I should add to that by observing that most Rental Agents:
- don’t acquaint themselves with the Unit’s fixtures, such as the locations of electrical sub-board or the isolator for the water supply, or the operation of the intercom
- don’t supply incoming tenants with a copy of our Plan’s By-Laws and Special By-Laws or of Fair Trading’s “Strata Living” publication as the Act requires, even though both are “agent downloads” on our website
- don’t inspect Units during tenancies
- encourage badly-behaved tenants to voluntarily end their Agreements early with the quid-pro-quo that the Agent won’t place them on TICA (a bad tenants’ database), and so some other Owner/Landlord inherits them
- seem to select tenants on the basis of a social justice agenda, which is fine I suppose provided the tenant is also a potentially good resident of a strata community
- Have never heard of a S119 Notification, and don’t provide them
- Expect the Owners Corporation to attend to every repair and maintenance issue inside Units (and when I refuse, I’m told “every other strata manager does that”; well I’m not and I don’t).
I could go on (and on), but will instead say that the only mitigating circumstance to any of the above could on occasions be the demands of Owner/Landlords for them to get “bums in their beds”.

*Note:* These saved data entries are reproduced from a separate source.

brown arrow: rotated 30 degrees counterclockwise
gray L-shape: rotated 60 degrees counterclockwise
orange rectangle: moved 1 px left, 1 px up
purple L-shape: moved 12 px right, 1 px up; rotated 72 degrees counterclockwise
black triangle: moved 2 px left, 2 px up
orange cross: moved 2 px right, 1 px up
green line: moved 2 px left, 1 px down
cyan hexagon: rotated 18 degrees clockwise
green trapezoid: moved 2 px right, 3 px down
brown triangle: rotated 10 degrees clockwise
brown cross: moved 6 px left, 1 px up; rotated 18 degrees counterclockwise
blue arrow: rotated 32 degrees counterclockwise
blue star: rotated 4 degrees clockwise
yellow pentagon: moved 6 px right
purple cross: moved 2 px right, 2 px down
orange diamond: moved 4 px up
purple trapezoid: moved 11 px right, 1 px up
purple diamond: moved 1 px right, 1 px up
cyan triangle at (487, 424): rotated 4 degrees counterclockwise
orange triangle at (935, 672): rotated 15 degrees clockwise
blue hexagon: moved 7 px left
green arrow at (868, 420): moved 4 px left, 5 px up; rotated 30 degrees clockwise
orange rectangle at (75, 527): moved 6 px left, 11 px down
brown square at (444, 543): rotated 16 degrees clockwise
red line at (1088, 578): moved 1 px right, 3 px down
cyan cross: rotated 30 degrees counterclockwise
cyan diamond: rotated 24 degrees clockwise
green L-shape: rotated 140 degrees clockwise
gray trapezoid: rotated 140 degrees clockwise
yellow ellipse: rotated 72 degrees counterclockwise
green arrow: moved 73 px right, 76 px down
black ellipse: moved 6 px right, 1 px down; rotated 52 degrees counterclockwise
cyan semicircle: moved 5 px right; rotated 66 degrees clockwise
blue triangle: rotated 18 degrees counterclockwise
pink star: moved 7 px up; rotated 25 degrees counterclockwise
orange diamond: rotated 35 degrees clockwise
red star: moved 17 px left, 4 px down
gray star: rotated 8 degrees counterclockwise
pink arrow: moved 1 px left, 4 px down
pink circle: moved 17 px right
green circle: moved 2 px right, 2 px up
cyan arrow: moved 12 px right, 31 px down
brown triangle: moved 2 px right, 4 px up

My original post suggested that Owner/Landlords use an owner-operated Agency where Property Managers are more carefully selected and generally stay around long enough to learn the ropes properly, and under close mentoring by a committed Licensee, but upon reflection I’m even more inclined to Austman’s suggestion that self-management is most definitely the best way to go.
So on balance – with regard to the best interests of both Owner/Landlords and Tenants …… Rental Agents/Property Managers are BARRIERS.